Le gouvernement de Philippe Couillard ne s’illustre pas toujours par son sens politique.

Boussole déréglée chez les libéraux

ÉDITORIAL / Le gouvernement de Philippe Couillard ne s’illustre pas toujours par son sens politique. Il a atteint un creux, hier, en annonçant un « rattrapage » salarial de 480 millions $ aux 10 000 médecins spécialistes du Québec. Au même moment, le ministre de la Santé cherche à alléger l’épuisement d’infirmières au bout du rouleau tandis que l’Outaouais, tout particulièrement, rêve toujours d’un réseau raisonnablement fonctionnel, 15 ans après l’historique « Nous sommes prêts ! » de Jean Charest.

Si les libéraux se sentaient d’attaque à gouverner en 2003, ils n’ont offert que des solutions partielles en Outaouais. Le statut particulier que M. Couillard a mis en place en 2007, lorsqu’il était lui-même ministre de la Santé, n’a pas fourni tous les bienfaits escomptés pour ramener la région au niveau du reste du Québec. L’exode d’infirmières et d’autres travailleurs de la santé vers l’Ontario semble avoir été endigué, mais la pénurie de médecins, elle, se fait toujours sentir. Des chirurgies sont retardées et des « morts évitables » surviennent — triste néologisme s’il en est un !

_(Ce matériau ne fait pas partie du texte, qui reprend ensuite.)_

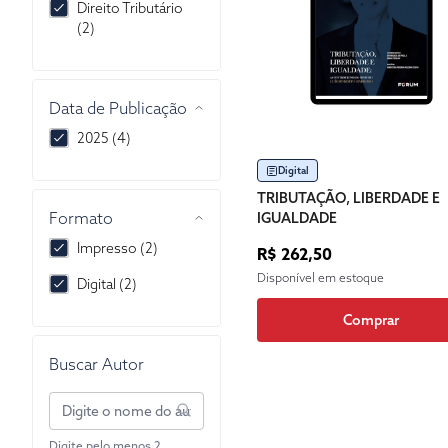
Direito Tributário
(2)
Data de Publicação
2025 (4)
Digital
TRIBUTAÇÃO, LIBERDADE E
Formato
IGUALDADE
Impresso (2)
R$ 262,50
Disponível em estoque
Digital (2)
Comprar
Buscar Autor
Digite pelo menos 2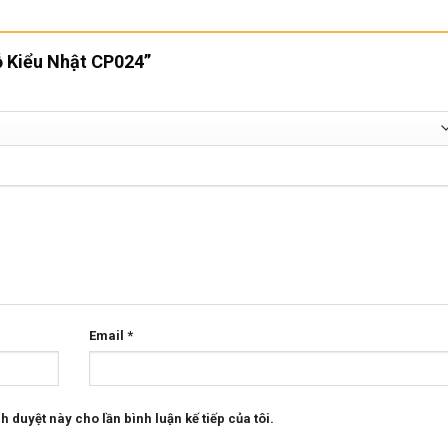
Gỗ Kiểu Nhật CP024”
Email
*
h duyệt này cho lần bình luận kế tiếp của tôi.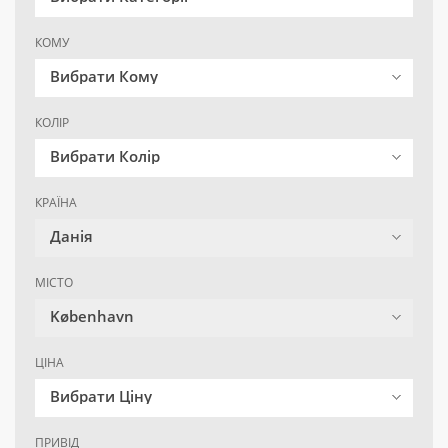
КОМУ
Вибрати Кому
КОЛІР
Вибрати Колір
КРАЇНА
Данія
МІСТО
København
ЦІНА
Вибрати Ціну
ПРИВІД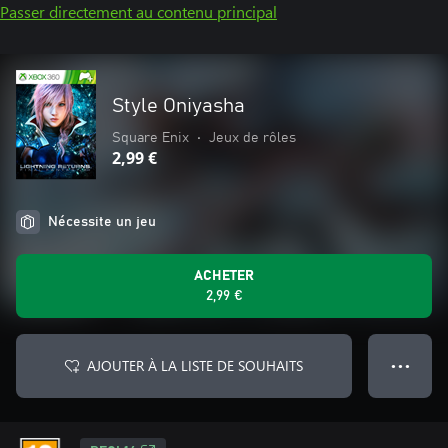
Passer directement au contenu principal
Style Oniyasha
Square Enix
•
Jeux de rôles
2,99 €
Nécessite un jeu
ACHETER
2,99 €
AJOUTER À LA LISTE DE SOUHAITS
● ● ●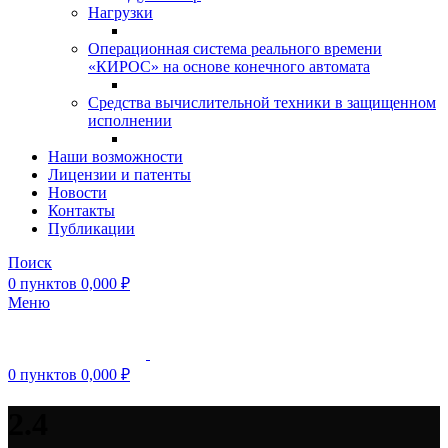
Нагрузки
Операционная система реального времени
«КИРОС» на основе конечного автомата
Средства вычислительной техники в защищенном
исполнении
Наши возможности
Лицензии и патенты
Новости
Контакты
Публикации
Поиск
0
пунктов
0,000
₽
Меню
0
пунктов
0,000
₽
2.4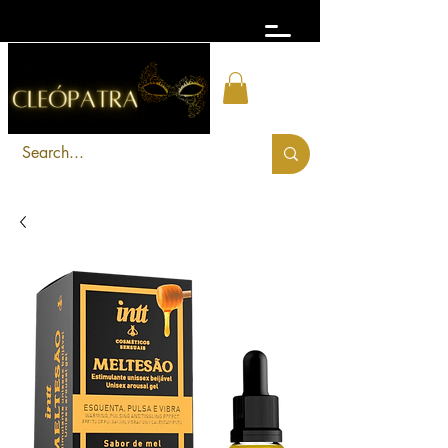
FRETE GRÁTIS acima de R$ 300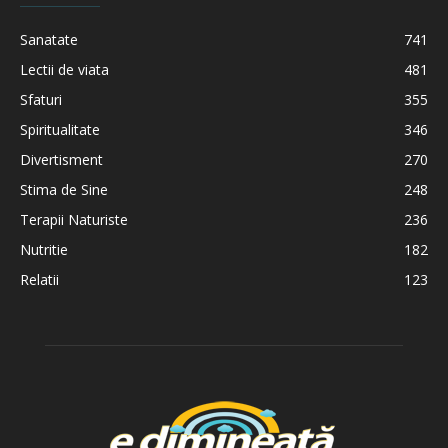
Sanatate
741
Lectii de viata
481
Sfaturi
355
Spiritualitate
346
Divertisment
270
Stima de Sine
248
Terapii Naturiste
236
Nutritie
182
Relatii
123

Une chose aussi a changé, c’est le ton, et pas pour le mieux. Les paroles rassurantes de l’époque de M. Couillard ont laissé place à l’intransigeance de Gaétan Barrette. Au lieu de prendre acte des ratés du réseau dans le Pontiac, par exemple, et d’explorer des correctifs, il en a attaqué les auteurs sans savoir que l’Outaouais est l’une des rares régions, sinon la seule, à compter sur des citoyens bénévoles pour épier le travail de l’État.

Exemple de ce discours culpabilisant, hier, le ministre Barrette a vanté le caractère historique des réformes conséquentes à ses lois 20 et 130. Cette offensive tentait de faire diversion, en quelque sorte, par rapport à l’incrédulité généralisée qui a accueilli l’annonce du paiement aux spécialistes.

Alors pendant que des milliers de Québécois attendent indûment une chirurgie, des soins à domicile ou un simple rendez-vous chez le médecin, les spécialistes viennent d’apprendre que le gouvernement accélérera le paiement d’une vieille promesse d’augmentation de salaire faite en 2007.

Le gouvernement a raison qu’il vaut mieux payer ses dettes lorsque le compte de banque est bien garni que de traîner des paiements en longueur. Après les trois années d’austérité du régime libéral, le Québec a dégagé de solides surplus, largement sur le dos des citoyens. Depuis six mois, le gouvernement Couillard réinjecte dans les services publics dans l’espoir que les contribuables aient oublié la douleur du passé lorsqu’arrivera le moment de déposer son vote dans l’urne, cet automne. Mais il y avait plus urgent que de dorloter des spécialistes dont le traitement approche déjà les 500 000 $. Le temps supplémentaire obligatoire des infirmières est l’une de ces mesures incompréhensibles devenue la norme plutôt que l’exception.

Tout cela illustre que les libéraux du Québec ont perdu leur boussole électorale et la preuve est qu’ils traînent loin derrière la Coalition avenir Québec dans les sondages. S’ils se confortent en disant que la CAQ n’a pas grand racines, certainement pas en Outaouais, mais la population du Québec est parfois volatile — la vague orange du Nouveau Parti démocratique en 2011 rappelle quelque chose ? Le vent peut vite devenir bourrasque.

Les libéraux ne devraient pas tenir le pouvoir pour acquis ni y aller de décisions controversées comme ces 480 millions $ aux médecins spécialistes ; ils pourraient en payer un fort prix, et plus vite qu’ils ne le pensent.